Так вот: суть “религии единения” сводится, похоже, к тому, чтобы в случае какого-нибудь нового Бородина явить пример непротивления насилием — и немедленно воспротивиться духовно, то есть отправиться к священному дубу (на худой конец, на гору, в рощу или в сакральное пространство избы) и совершить (по примеру Андрея Болконского) ряд “тайных обрядов митраизма, вишнуизма и культа античных богов” — тот самый “ритуал спасения мира” (258).
“Литература сильна тем, что вызывает острое чувство счастья”, — цитирует Елена Полтавец В. Проппа. И добавляет от себя: “Задача урока может быть только одна — продлить это счастье” (358). Только — чье? Учеников или учителя?
С последней задачей автор книги, как кажется, справился вполне: и очевидное довольство собой и собственной эрудицией, и уверенность в непогрешимости своего анализа, и чувство несомненного превосходства над “среднестатистическим учителем”, обучающим “среднестатистического школьника”, — все это свидетельствует, что ощущения счастья после своих уроков Елене Полтавец не занимать. Одного не возьму в толк: “Война и мир”-то здесь при чем?

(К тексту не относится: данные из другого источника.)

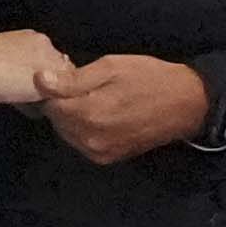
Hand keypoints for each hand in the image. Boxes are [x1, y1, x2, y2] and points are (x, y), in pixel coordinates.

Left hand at [40, 52, 210, 165]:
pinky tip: (99, 115)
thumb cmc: (149, 79)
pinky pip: (81, 143)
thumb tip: (39, 80)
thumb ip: (73, 78)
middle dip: (62, 103)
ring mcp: (98, 152)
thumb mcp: (111, 67)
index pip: (49, 103)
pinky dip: (83, 129)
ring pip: (67, 133)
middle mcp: (89, 139)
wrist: (186, 105)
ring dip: (71, 117)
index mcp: (89, 113)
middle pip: (56, 120)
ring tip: (93, 99)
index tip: (66, 77)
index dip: (53, 88)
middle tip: (83, 86)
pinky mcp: (107, 159)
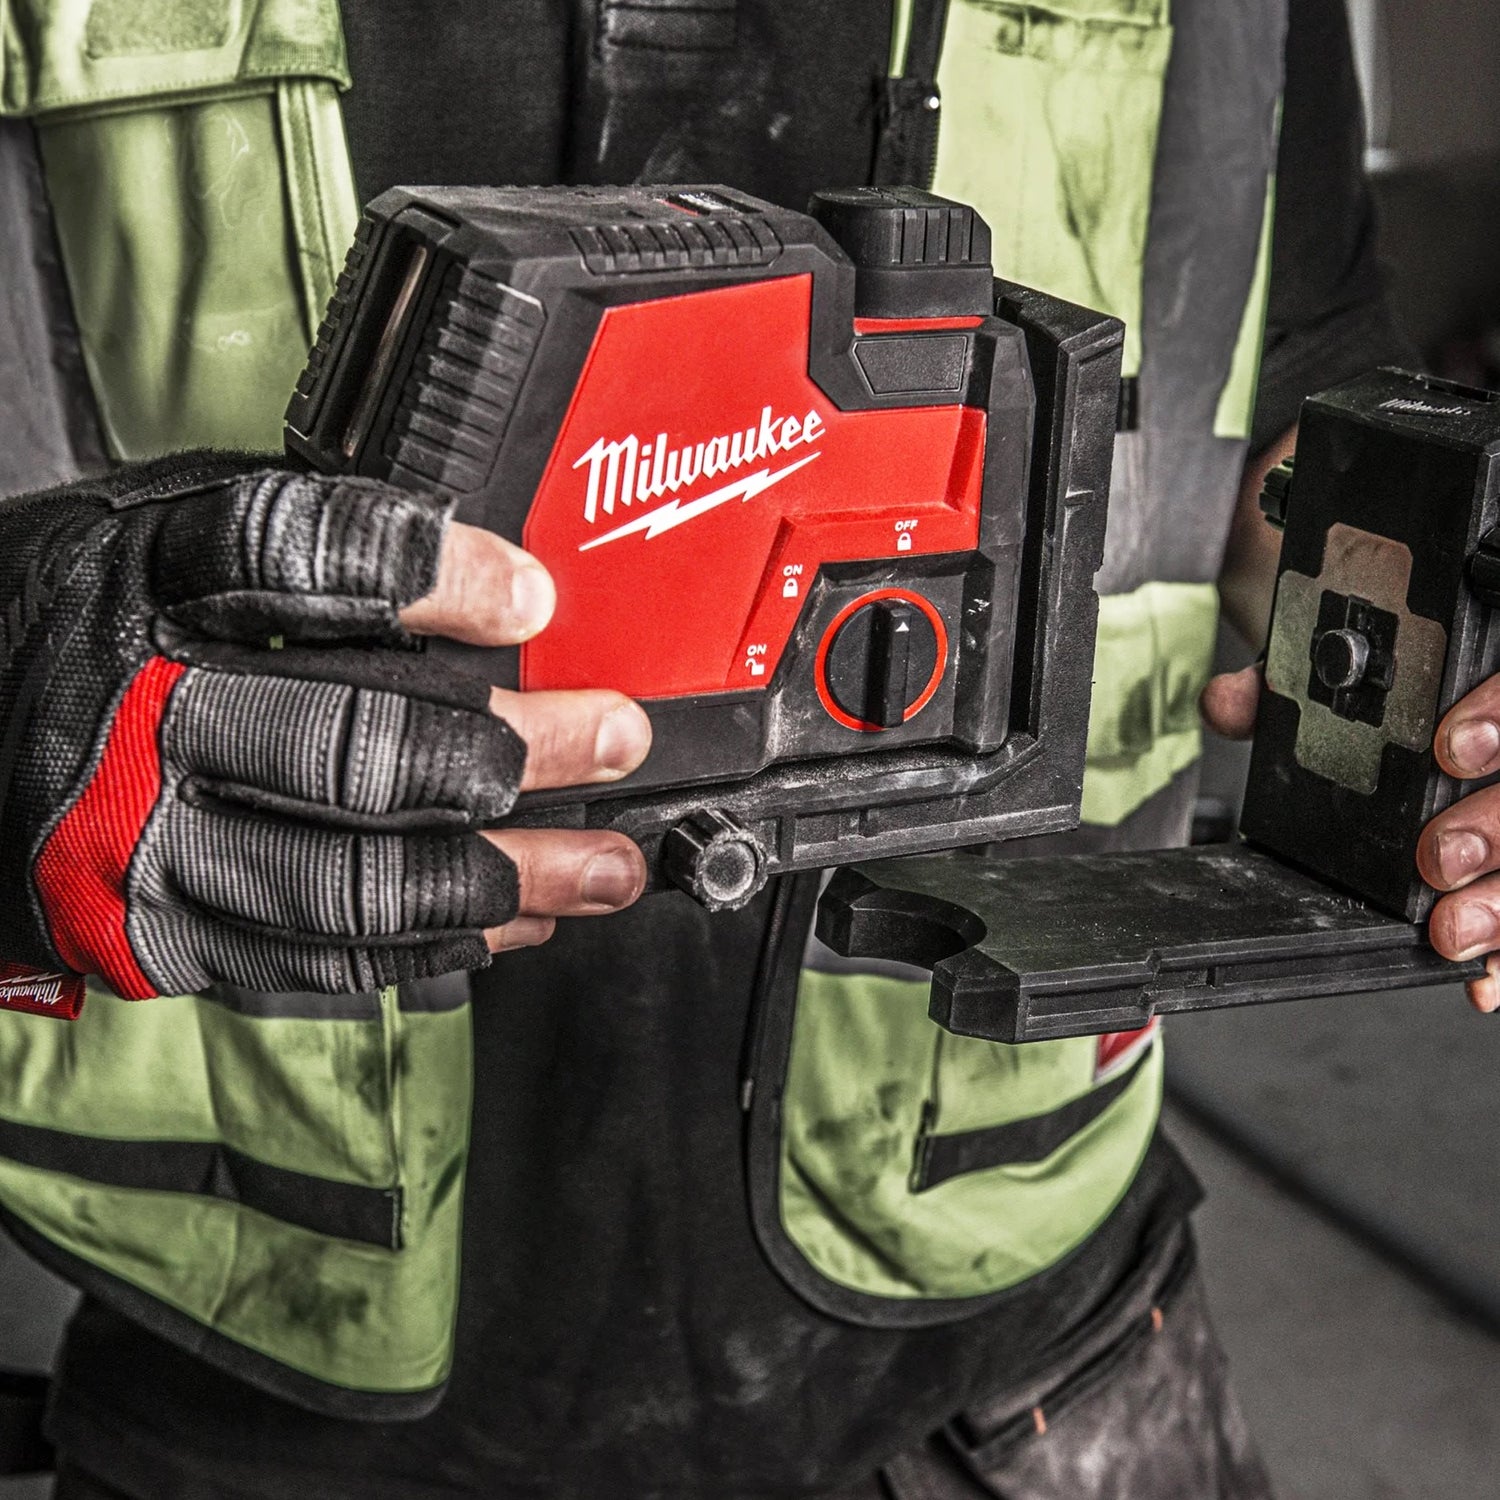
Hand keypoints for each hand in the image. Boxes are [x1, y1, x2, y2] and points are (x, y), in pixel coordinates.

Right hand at [0, 454, 649, 1005]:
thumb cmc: (91, 629)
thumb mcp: (160, 539)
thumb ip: (300, 561)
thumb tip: (497, 596)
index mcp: (136, 583)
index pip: (280, 560)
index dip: (417, 575)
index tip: (533, 598)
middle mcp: (129, 718)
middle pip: (345, 743)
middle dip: (508, 754)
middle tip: (613, 742)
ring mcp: (142, 845)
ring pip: (349, 881)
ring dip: (505, 878)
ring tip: (606, 868)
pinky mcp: (160, 936)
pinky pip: (321, 957)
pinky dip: (437, 944)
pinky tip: (520, 919)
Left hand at [1201, 665, 1499, 1011]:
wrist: (1401, 734)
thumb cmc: (1376, 712)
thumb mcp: (1327, 685)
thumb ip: (1279, 684)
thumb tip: (1226, 704)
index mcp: (1479, 693)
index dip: (1493, 716)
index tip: (1449, 748)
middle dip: (1491, 828)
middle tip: (1439, 856)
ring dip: (1498, 903)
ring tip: (1449, 928)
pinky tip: (1479, 980)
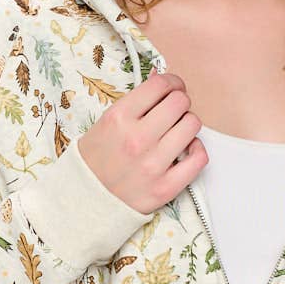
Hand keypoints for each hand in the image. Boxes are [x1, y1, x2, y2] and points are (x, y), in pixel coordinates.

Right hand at [78, 69, 207, 213]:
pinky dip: (196, 150)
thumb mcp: (105, 123)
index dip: (171, 82)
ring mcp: (153, 164)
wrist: (85, 202)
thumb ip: (134, 103)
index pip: (160, 85)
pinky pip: (199, 158)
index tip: (172, 88)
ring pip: (192, 125)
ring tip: (177, 131)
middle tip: (174, 110)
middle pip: (180, 102)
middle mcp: (137, 139)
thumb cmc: (95, 160)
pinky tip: (186, 149)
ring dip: (187, 124)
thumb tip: (163, 81)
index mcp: (119, 118)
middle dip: (180, 102)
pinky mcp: (166, 187)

Лев Айзерман, преподаватель средней школы № 303.
г. Москва
Сноски:
1 Все цитаты приводятся курсивом, номера страниц указываются в скобках.
2 Подчеркнуто мною, просто не смог удержаться. — Л.А.
3 Подчеркнуто мною. — Л.А.
4 “Харизматический лидер” капитан Тушин “создал колоссальное энергетическое поле объединения усилий всех сражающихся. Может быть, то же самое случилось при Фермопилах благодаря царю Леониду” (237).
5 Подчеркнуто мною. — Л.А.
6 Подчеркнуто мною. — Л.А.
7 Выделено Е.Полтавец.
8 Подчеркнуто мною. — Л.А.
9 Выделено Е. Полтавец.
10 Выделено Е. Полтавец.
11 Подчеркиваю — для прояснения связи. — Л.А.